At Belfast college of art, in the late 1970s, I found my self drawn to making a number of specific objects as interestingly or as beautifully as I could. I made teapots, (though I didn't drink the stuff,) flying machines, gramophones, flying boats as well as the typical range of vessels. In happy ignorance, I just thought I found a simple joy inthese things. 

My father had passed away a few years previously, after a short distressing illness. A father with victorian values and rebelling teenage son inspired by Spike Milligan and Monty Pythons Flying Circus, we didn't see much in common at that particular time.

Now I find myself tripping over him in me, with the inevitability of genetic and learnt behaviours. I reflect back with great warmth and lost opportunities but a determination to make up the relationship connections with my own sons and all my family and friends. My father loved the sea. He had gone to sea as a ships engineer in the nineteen-thirties. Sailing and engineering were a bit of a tradition in the Murchison history associated with about four hundred years living on the west coast of Scotland. The gallic interpretation of the family name means sea warrior so perhaps there are connections with Scandinavian seafarers. My great uncle, William was a captain from the days of sail and his stories are preserved in his published memoirs embarking from the family home in Loughcarron, beside the Isle of Skye, where my fathers uncle ran the smithy. 

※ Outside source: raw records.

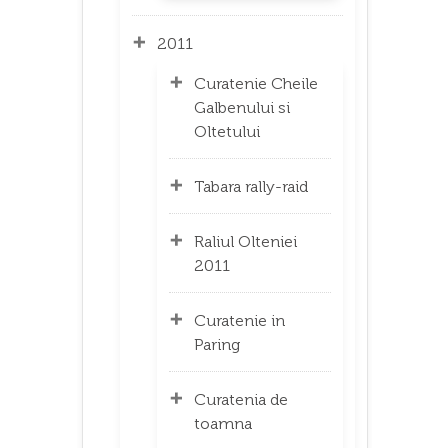
2011
Curatenie Cheile
Galbenului si
Oltetului
Tabara rally-raid
Raliul Olteniei
2011
Curatenie in
Paring
Curatenia de
toamna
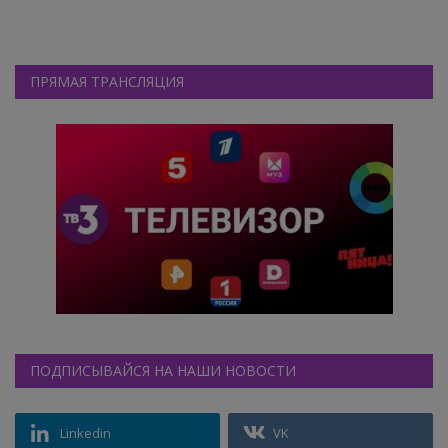
ПРЯМАЯ ТРАНСЛЯЦИЯ
ПОДПИСЫВАЙСЯ НА НАШИ НОВОСТИ
Linkedin
VK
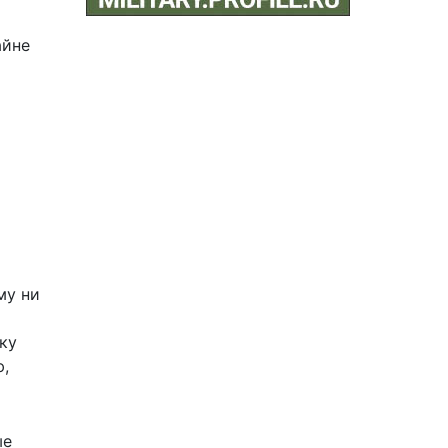
айне
му ни
ку
ю,
ые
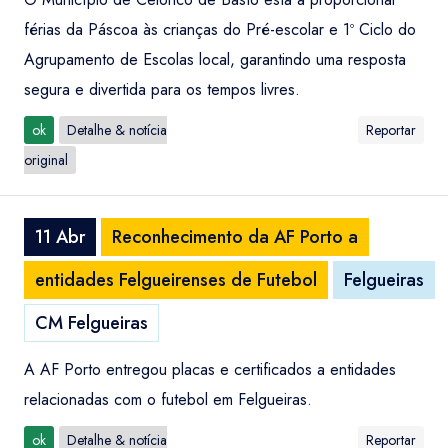
férias da Páscoa às crianças do Pré-escolar e 1º Ciclo do
Agrupamento de Escolas local, garantindo uma resposta
segura e divertida para os tempos livres.
ok
Detalhe & notícia
Reportar
original
11 Abr
Reconhecimento da AF Porto a
entidades Felgueirenses de Futebol
Felgueiras
CM Felgueiras
A AF Porto entregou placas e certificados a entidades
relacionadas com o futebol em Felgueiras.
ok
Detalhe & notícia
Reportar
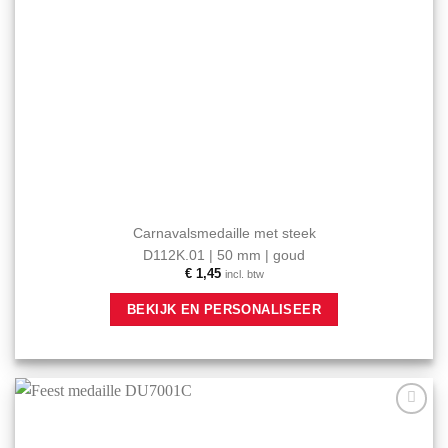
Carnavalsmedaille met steek
D112K.01 | 50 mm | goud
€
1,45
incl. btw
BEKIJK EN PERSONALISEER
Aan mijn
favorieten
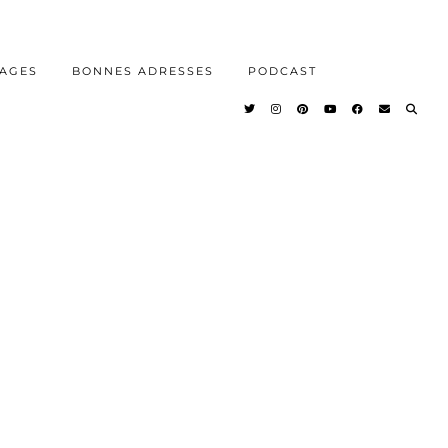
AGES
BONNES ADRESSES
PODCAST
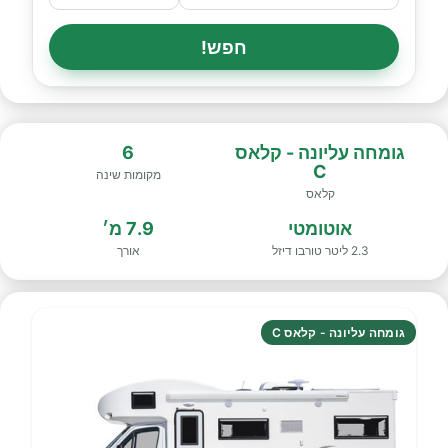
חפש!
גומחה עליונה - קלאס
6
C
מקומות שינה
קלאס
אוטומטי
7.9 מ׳
2.3 ליטר טורבו דיזל
אורך
גומחה עליונה - קלאס C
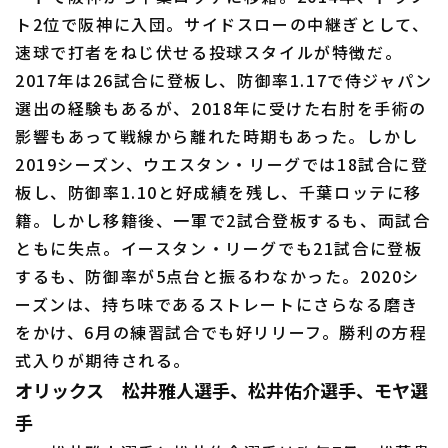
ト2位で阪神に入団。サイドスローの中継ぎとして、
速球で打者をねじ伏せる投球スタイルが特徴だ。
2017年は26試合に登板し、防御率1.17で侍ジャパン
選出の経験もあるが、2018年に受けた右肘を手術の
影響もあって戦線から離れた時期もあった。しかし
2019シーズン、ウエスタン・リーグでは18試合に登
板し、防御率1.10と好成績を残し、千葉ロッテに移
籍。しかし移籍後、一軍で2試合登板するも、両試合
ともに失点。イースタン・リーグでも21試合に登板
するも、防御率が5点台と振るわなかった。2020シ
ーズンは、持ち味であるストレートにさらなる磨き
をかけ、6月の練習試合でも好リリーフ。勝利の方程
式入りが期待される。
オリックス 松井雅人選手、松井佑介選手、モヤ選
手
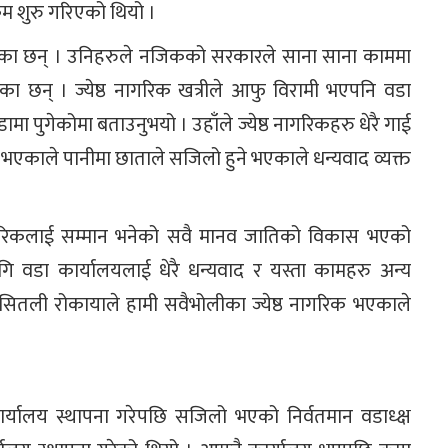
्रम शुरु गरिएको थियो ।
त गरेका छन् । उनिहरुले नजिकको सरकारले साना साना काममा
का छन् । ज्येष्ठ नागरिक खत्रीले आफु विरामी भएपनि वडा
मा पुगेकोमा बताउनुभयो । उहाँले ज्येष्ठ नागरिकहरु धेरै गाई
े भएकाले पानीमा छाताले सजिलो हुने भएकाले धन्यवाद व्यक्त
ठ नागरिकलाई सम्मान भनेको सवै मानव जातिको विकास भएको
ि वडा कार्यालयलाई धेरै धन्यवाद र यस्ता कामहरु अन्य
्ष सितली रोकायाले हामी सवैभोलीका ज्येष्ठ नागरिक भएकाले
कार्यालय स्थापना गरेपछि सजिलो भएको निर्वतमान वडाध्क्ष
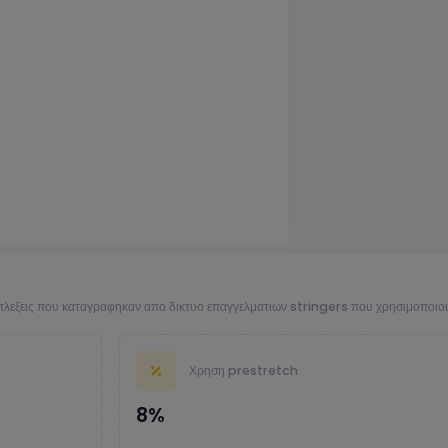
 πλεξεις που καταγραφηκαν απο δικτυο επαγγελματιων stringers που χρησιμοποι
Χρηση prestretch
8%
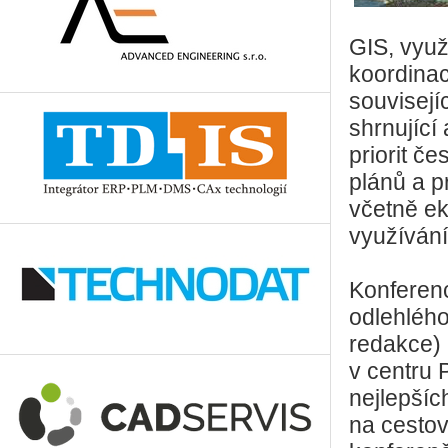
GIS, využ
koordinac
souvisejí
shrnující
priorit č
plánů a p
včetně ek
využívání
Konferen
odlehlého
redakce) 
v centru
nejlepšíc
na cestov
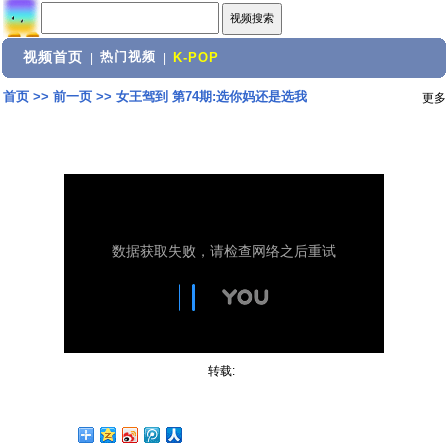
视频首页
热门视频
|
|
K-POP
首页
>>
前一页
>>
女王驾到 第74期:选你妈还是选我
更多
转载:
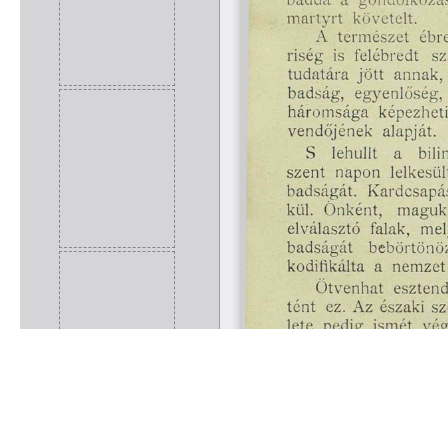
Rólunk
Kapcsolat
Felhasználási feltételek
Köszönetnyilvánítá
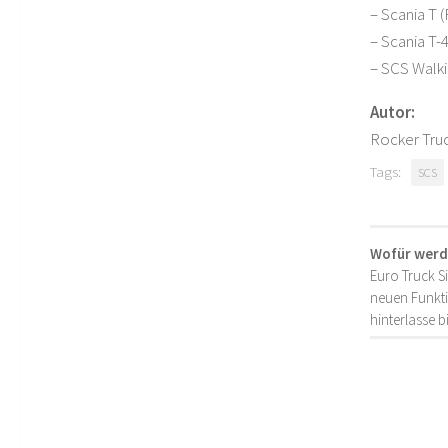
– Scania T (
– Scania T-4
– SCS Walk
Autor:
Rocker Tru
Tags:
SCS
Wofür werd
Euro Truck S
neuen Funkti
hinterlasse 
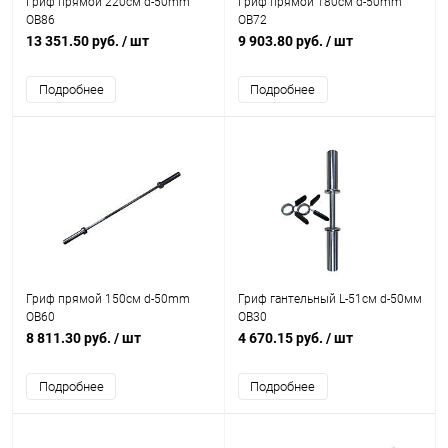
Гриф прямой 220см d-50mm
Гриф прямой 180см d-50mm
OB86
OB72
13 351.50 руб.
/ шт
9 903.80 руб.
/ шт
Подробнее
Подробнее
Гриф прямой 150см d-50mm
Гриф гантельный L-51см d-50мм
OB60
OB30
8 811.30 руб.
/ шт
4 670.15 руб.
/ шт
Подробнее
Подробнее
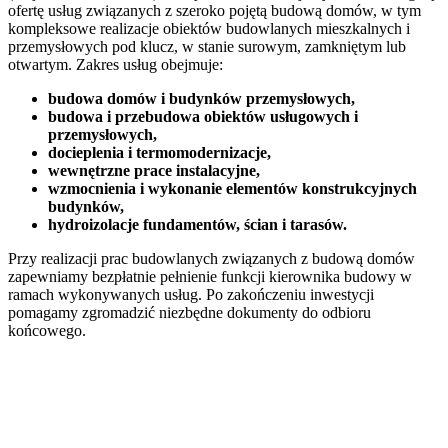
ofertę usług związanych z szeroko pojętą budową domów, w tym
kompleksowe realizacje obiektów budowlanych mieszkalnych i
przemysłowych pod klucz, w stanie surowym, zamkniętym lub
otwartym. Zakres usług obejmuje:
budowa domów i budynków przemysłowych,
budowa i przebudowa obiektów usługowych i
przemysłowych,
docieplenia i termomodernizacje,
wewnętrzne prace instalacyjne,
wzmocnienia i wykonanie elementów konstrukcyjnych
budynków,
hydroizolacje fundamentów, ścian i tarasów.
Przy realizacji prac budowlanych związanych z budową domów
zapewniamy bezpłatnie pełnienie funkcji kierownika budowy w
ramach wykonywanych usług. Po zakończeniu inwestycji
pomagamy zgromadzić niezbędne dokumenty do odbioru
końcowego.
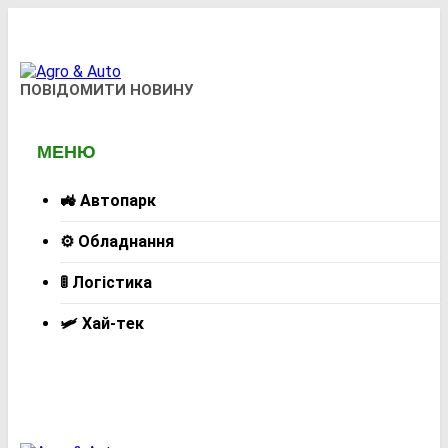
Перейти
до
вмісту
Agro & Auto
ПОВІДОМИТИ НОВИНУ
Новини Агротеху Та Логістики
МЕНЮ
🚜 Автопарк
⚙️ Обладнання
🚦 Логістика
🛩️ Хай-тек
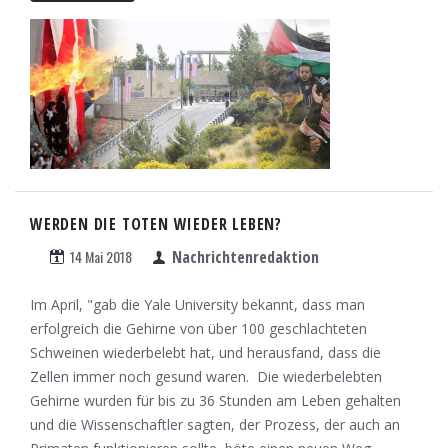
WERDEN DIE TOTEN WIEDER LEBEN?
14 Mai 2018
Nachrichtenredaktion
Im April, "gab die Yale University bekannt, dass man
erfolgreich die Gehirne von über 100 geschlachteten
Schweinen wiederbelebt hat, und herausfand, dass die
Zellen immer noch gesund waren. Die wiederbelebten
Gehirne wurden für bis zu 36 Stunden am Leben gehalten
und die Wissenschaftler sagten, der Prozess, der auch an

My grandfather on my fathers side survived the first world war as a fighter pilot with the Royal Flying Corps, but sadly lost his life while serving with the Royal Air Force inEgypt, 1920.

I wonder if this explains a fascination with flying machines and in particular flying boats, as if I try to connect my present to the past.

Curiously I have returned to the School of Art and the ceramics department as it hosts me for a two year business start up programme provided by Craft Northern Ireland. 

 

The joy of being wrong!

I have enjoyed a successful life, based on being wrong about all, or most of the important things. I said I would never teach, never get married and never have children and the broken promises have brought me the greatest joy. I shiver that I might have been more determined to hold tight to erroneous assertions. 

The lesson to self is: keep an open mind and combine it with a relentless curiosity to make life a continuous fascination.